***** 本文ブロック *****

Home > メッサーシュミットBf-109F4(ファインモールド1/72) &飛燕二型改(ファインモールド1/72)< 飛行機プラモデルの製作<2018年6月号

特集 メッサーVS飛燕

 メッサーシュミットBf-109F4(ファインモールド1/72)
川崎キ61 三式戦闘機 飛燕二型改(ファインモールド1/72)

by 寿



 メッサーVS飛燕と言うことで二機用意してみました。ホントはエアフィックス謹製のメッサーで一本書いたろうと思ったんですけどそれだけじゃあまりにもあんまり(理由は後ほど)なんで、以前に作ったキットのお出ましと相成った訳であります。
実は作るのがめんどくさかったとか、ホビーショウ明けでヘバってたとかそんなんじゃないんです。・・・・ホントだよ?

***** データ部 *****

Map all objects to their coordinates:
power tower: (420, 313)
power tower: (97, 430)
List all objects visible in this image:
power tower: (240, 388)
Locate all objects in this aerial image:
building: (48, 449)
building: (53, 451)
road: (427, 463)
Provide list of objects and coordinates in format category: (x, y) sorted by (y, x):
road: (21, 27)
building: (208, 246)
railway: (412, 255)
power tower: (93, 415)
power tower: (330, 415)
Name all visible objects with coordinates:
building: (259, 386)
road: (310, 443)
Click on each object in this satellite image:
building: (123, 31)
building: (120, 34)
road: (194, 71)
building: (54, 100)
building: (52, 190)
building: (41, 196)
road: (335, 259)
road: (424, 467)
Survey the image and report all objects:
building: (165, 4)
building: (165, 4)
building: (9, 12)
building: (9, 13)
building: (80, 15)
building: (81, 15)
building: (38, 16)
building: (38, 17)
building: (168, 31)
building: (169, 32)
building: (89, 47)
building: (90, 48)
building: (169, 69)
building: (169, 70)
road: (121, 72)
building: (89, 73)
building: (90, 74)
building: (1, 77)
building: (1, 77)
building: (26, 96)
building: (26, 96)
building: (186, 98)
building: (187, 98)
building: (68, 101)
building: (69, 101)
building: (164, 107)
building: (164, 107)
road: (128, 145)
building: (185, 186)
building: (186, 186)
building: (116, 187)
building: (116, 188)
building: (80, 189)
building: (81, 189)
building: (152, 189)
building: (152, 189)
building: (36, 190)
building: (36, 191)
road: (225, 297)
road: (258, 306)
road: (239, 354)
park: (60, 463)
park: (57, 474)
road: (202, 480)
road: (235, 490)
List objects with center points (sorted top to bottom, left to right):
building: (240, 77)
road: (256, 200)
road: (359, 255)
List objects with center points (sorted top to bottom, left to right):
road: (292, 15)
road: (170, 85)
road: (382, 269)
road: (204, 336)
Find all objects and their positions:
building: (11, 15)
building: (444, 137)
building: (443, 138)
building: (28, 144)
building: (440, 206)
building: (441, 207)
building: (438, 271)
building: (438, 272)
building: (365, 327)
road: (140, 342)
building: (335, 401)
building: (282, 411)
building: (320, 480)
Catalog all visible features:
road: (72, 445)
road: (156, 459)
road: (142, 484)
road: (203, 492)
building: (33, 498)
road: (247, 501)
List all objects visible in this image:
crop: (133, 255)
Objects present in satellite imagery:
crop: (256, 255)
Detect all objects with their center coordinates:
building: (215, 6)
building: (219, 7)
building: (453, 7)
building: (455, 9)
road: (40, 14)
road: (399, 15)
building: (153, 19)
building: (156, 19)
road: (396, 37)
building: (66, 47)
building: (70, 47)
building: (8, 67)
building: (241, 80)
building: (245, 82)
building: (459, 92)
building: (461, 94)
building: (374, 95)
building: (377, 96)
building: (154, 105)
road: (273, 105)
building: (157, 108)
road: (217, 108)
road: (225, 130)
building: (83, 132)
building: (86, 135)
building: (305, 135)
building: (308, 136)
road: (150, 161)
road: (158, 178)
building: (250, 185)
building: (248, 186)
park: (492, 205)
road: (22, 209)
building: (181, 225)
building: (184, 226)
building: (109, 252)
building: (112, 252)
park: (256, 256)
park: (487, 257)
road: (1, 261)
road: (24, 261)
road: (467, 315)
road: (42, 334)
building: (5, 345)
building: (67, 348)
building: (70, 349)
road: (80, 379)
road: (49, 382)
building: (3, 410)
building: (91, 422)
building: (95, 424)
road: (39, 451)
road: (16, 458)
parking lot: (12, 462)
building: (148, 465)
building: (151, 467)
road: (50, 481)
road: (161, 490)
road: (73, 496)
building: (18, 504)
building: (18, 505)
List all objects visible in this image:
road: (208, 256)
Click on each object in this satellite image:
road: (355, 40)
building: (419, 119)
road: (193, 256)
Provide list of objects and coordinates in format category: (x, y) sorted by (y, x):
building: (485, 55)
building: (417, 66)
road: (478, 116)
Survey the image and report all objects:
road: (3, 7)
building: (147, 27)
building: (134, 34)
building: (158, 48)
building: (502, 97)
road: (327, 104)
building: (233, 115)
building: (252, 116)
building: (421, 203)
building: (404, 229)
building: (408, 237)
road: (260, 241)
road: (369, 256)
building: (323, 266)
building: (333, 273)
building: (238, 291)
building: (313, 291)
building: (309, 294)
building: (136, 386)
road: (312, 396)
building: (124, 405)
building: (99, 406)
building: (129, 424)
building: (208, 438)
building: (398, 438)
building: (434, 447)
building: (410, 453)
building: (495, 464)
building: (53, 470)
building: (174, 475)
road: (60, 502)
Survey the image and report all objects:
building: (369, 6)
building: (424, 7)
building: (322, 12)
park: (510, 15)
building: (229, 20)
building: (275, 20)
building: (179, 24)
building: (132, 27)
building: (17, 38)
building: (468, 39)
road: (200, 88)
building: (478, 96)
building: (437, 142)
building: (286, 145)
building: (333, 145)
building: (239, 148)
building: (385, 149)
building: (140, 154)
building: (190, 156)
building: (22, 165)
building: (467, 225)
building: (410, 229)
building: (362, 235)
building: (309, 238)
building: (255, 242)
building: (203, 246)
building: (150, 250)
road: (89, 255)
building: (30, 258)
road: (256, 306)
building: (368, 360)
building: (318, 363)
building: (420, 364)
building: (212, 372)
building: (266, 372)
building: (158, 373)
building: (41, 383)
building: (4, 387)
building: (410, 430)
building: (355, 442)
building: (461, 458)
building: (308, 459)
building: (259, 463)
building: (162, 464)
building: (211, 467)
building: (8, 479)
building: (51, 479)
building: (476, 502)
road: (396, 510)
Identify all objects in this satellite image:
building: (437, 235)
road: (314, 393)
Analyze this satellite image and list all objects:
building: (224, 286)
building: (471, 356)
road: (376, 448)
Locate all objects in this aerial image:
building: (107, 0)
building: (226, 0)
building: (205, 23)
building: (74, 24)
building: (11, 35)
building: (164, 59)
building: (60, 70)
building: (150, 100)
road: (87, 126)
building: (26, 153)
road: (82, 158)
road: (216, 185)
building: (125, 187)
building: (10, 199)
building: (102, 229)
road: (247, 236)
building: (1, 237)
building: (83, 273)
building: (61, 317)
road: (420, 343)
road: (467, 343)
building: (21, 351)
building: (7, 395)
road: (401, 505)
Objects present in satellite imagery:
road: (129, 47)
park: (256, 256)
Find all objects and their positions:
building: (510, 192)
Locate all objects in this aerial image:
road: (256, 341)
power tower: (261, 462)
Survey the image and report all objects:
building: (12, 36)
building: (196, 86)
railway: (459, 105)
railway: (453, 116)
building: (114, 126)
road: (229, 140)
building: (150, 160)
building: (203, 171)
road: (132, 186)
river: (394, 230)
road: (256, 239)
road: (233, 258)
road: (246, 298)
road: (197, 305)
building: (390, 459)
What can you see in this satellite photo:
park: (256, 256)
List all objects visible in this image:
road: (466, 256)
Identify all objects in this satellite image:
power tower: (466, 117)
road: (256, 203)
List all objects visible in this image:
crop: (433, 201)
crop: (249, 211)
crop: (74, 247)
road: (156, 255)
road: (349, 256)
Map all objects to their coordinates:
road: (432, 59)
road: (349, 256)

*****

課題 1
模型製作記事から、「特集 メッサーVS飛燕」で始まり「ましと相成った訳であります。」で終わる部分をそのまま返してください。
課題 2
模型製作記事の内容を二文で要約してください。

正解出力 1
特集 メッサーVS飛燕

 メッサーシュミットBf-109F4(ファインモールド1/72)
川崎キ61 三式戦闘機 飛燕二型改(ファインモールド1/72)

by 寿



 メッサーVS飛燕と言うことで二機用意してみました。ホントはエアフィックス謹製のメッサーで一本書いたろうと思ったんですけどそれだけじゃあまりにもあんまり(理由は後ほど)なんで、以前に作ったキットのお出ましと相成った訳であります。

正解出力 2
この模型製作記事は「メッサーVS飛燕」の特集で、ファインモールド1/72のメッサーシュミットBf-109F4と川崎キ61三式戦闘機飛燕二型改の二機を取り上げている。書き手の寿は、当初エアフィックス製のメッサーだけで一本書くつもりだったが、それだけではあまりにもあんまりなので、以前に作ったキットを出すことにしたと述べている。